If you get to the playoffs anything can happen, but the play-in game still feels like you're Morehead State.
Maybe Chapman can pinch-hit during his off weeks.
I wonder how the Big Red Machine's pitchers feel about the Great Eight thing? They were better than people think.
You can't fool me; there's no state named Morehead. Or Murray. Or Alcorn.
If Shin-Soo Choo doesn't re-sign, you could put Derrick Robinson in left-center and Billy Hamilton in right-center and forget about it.
Get 'em on = OBP, get 'em over = SLG, get 'em in = OPS.
What would be the stats of a replacement closer?
Aroldis Chapman is like a Lamborghini with a license plate that says 106 owned by a little old lady who only drives it to church who hasn't been to church in awhile.

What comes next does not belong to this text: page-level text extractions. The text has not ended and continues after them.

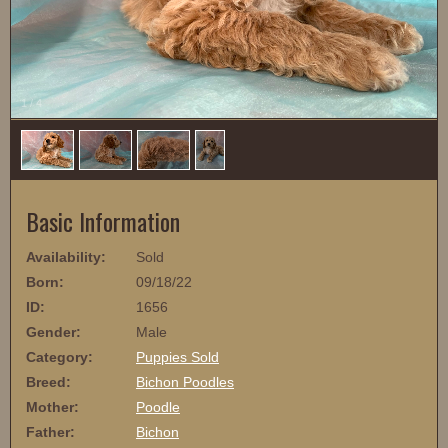
1
/
4
Basic Information
Availability:
Sold
Born:
09/18/22
ID:
1656
Gender:
Male
Category:
Puppies Sold
Breed:
Bichon Poodles
Mother:
Poodle
Father:
Bichon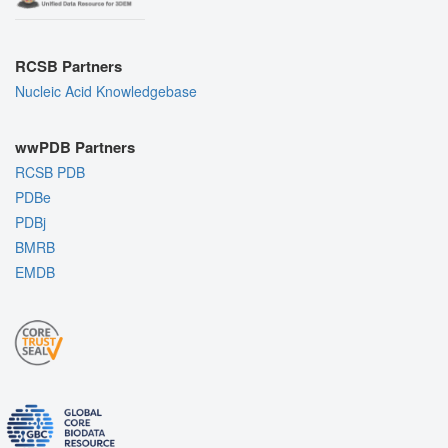
RCSB Partners
Nucleic Acid Knowledgebase
wwPDB Partners
RCSB PDB
PDBe
PDBj
BMRB
EMDB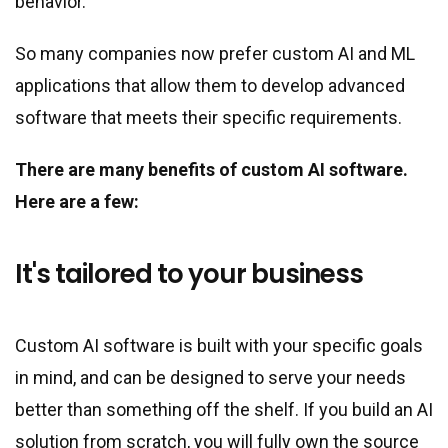
behavior.
So many companies now prefer custom AI and ML
applications that allow them to develop advanced
software that meets their specific requirements.
There are many benefits of custom AI software.
Here are a few:
It
'
s tailored to your business
Custom AI software is built with your specific goals
in mind, and can be designed to serve your needs
better than something off the shelf. If you build an AI
solution from scratch, you will fully own the source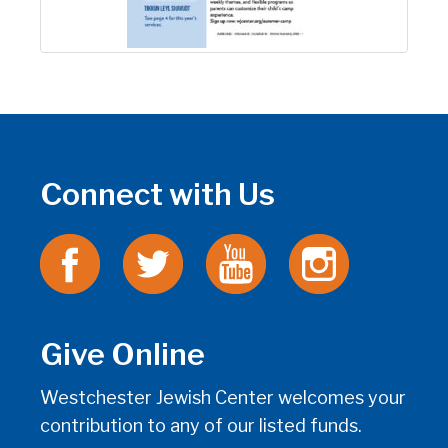
Connect with Us
Give Online
Westchester Jewish Center welcomes your
contribution to any of our listed funds.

It's not that he has a weird swing, it's just that Todd Frazier was meant to be a cricketer.
The notion that Frazier gets hot when it's Little League World Series time is the dopiest misuse of cause and effect in baseball.

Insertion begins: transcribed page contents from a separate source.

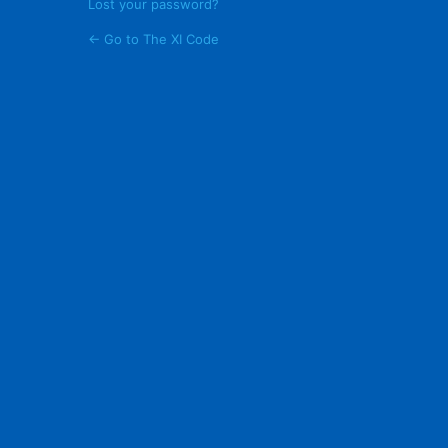
Lost your password?
← Go to The XI Code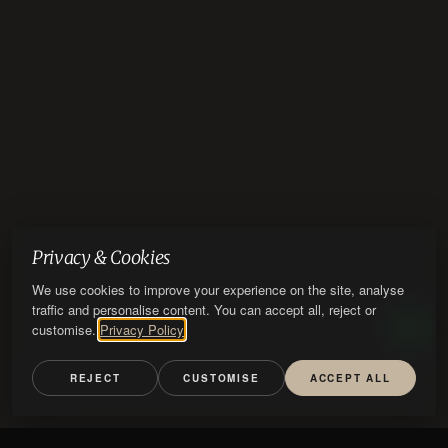
Privacy & Cookies
We use cookies to improve your experience on the site, analyse
traffic and personalise content. You can accept all, reject or
customise.
Privacy Policy
REJECT
CUSTOMISE
ACCEPT ALL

I know it's in the rules, but I can't get over the fact that the pitcher throws to a strike zone that doesn't exist until after he throws the ball.
Strikeouts merely hurt your feelings, but walks will haunt.
OBP has its limits, though: In real life you're unlikely to walk the bases loaded then walk in a run, let alone more than one.
How did conservative small-market Cincinnati end up with a firebrand like Marty Brennaman?